Francesco si stringe alla famiglia, calcia in curva l’ultima palla e legge la lettera ai tifosi: "Speravo questo momento non arrivasse mai. Orgoglioso di aver dato la vita alla Roma"

Redazione

Non credeteci. Tutta questa gente commossa che non vuole lasciare gli spalti dell’Olimpico come se temesse così di materializzare una sciagura, non versa lacrime per Francesco Totti che se ne va. Ognuno di loro piange per la propria vita, per i fantasmi che li abitano e che ne approfittano ora per volteggiare sulle loro spalle e ricordare a tutti che c’è un tempo che non ritorna. Con l’addio di Totti tramontano i sogni di una generazione e anche una certa estetica del calcio, che prevede muscoli e corsa al servizio della palla e non viceversa, ma il futuro ringhia nuovi comandamenti che adesso, all’improvviso, non sembrano poi così belli.

Come riportato nell'edizione odierna de "La Gazzetta dello Sport", Totti farà il dirigente con un’etichetta da stabilire (direttore tecnico, vice presidente).

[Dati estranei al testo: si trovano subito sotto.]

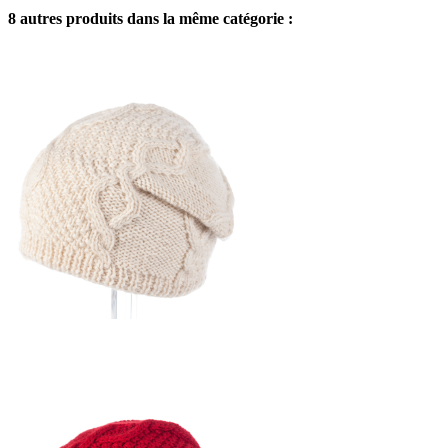
8 autres produits dans la même catégorie :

I fischi feroci che ricoprono Spalletti e il presidente Pallotta quando si avvicina al capitano (gelido con entrambi) emettono la sentenza: sono loro che hanno creato questa festa dolorosa. La Sud si ricopre di giallorosso e si crea una scritta: «Totti è la Roma».

Dopo la partita Francesco ritorna in campo. Le musiche modulano le emozioni, che diventano solo lacrime quando il pentagramma di Ennio Morricone accorda il cuore dello stadio. Un vero grande abbraccio in mezzo al campo è per Ilary, Cristian, Chanel e Isabel. Lungo, struggente, pieno di lacrime. Si siede su un tabellone sotto la Tevere, come se non volesse più andare via.

De Rossi ha gli occhi lucidi come lui. Il nuovo capitano gli porge un vassoio d’argento su cui è scritto: "Grazie Francesco, il tuo esempio è il nostro futuro". Poi arriva un microfono e Totti comincia a parlare. "Purtroppo è arrivato questo momento che speravo non arrivasse mai. Questi giorni sono state scritte tante cose su di me, belle e tristi. Ho pianto sempre da solo a casa come un matto: 25 anni non si dimenticano, mi siete stati vicini nel bene e nel male. Voglio ringraziarvi tutti quanti anche se non è facile. A mia moglie ho raccontato un po’ di cose di questi anni e ho scritto una lettera per voi, ma non so se riuscirò a leggerla". E inizia a leggere, camminando in tondo sotto lo sguardo dei figli, mentre sgrana un rosario di emozioni fra cui spicca: "È impossibile raccontare tanti anni in poche frasi, mi piacerebbe farlo con una canzone o una poesia, ma non sono capace di scriverle, per questo ho provato a esprimermi attraverso i piedi con cui mi viene tutto più semplice. Mi sono chiesto in questi mesi perché mi stiano svegliando da questo sogno. Vorrei che la mia carriera diventasse una favola da raccontare. Ora è finita veramente, spegnere la luce non è facile. Ad un certo punto si diventa grandi. Maledetto tempo. Mi levo la maglia per l’ultima volta, anche se non sono pronto a dire basta e forse non lo sarò mai. Scusatemi se in questo periodo non ho chiarito i miei pensieri. Adesso ho paura. E non è la stessa che si prova di fronte alla porta quando devi segnare un rigore. Questa volta non posso vedere attraverso i buchi della rete cosa ci sarà “dopo”. Questa volta sono io he ho bisogno di voi, del vostro calore". E lo stadio canta: "Noi non ti lasceremo mai". Poi Totti conclude: "Il mio cuore è con voi, sono orgoglioso e felice di avere dato la mia vita alla Roma. Vi amo".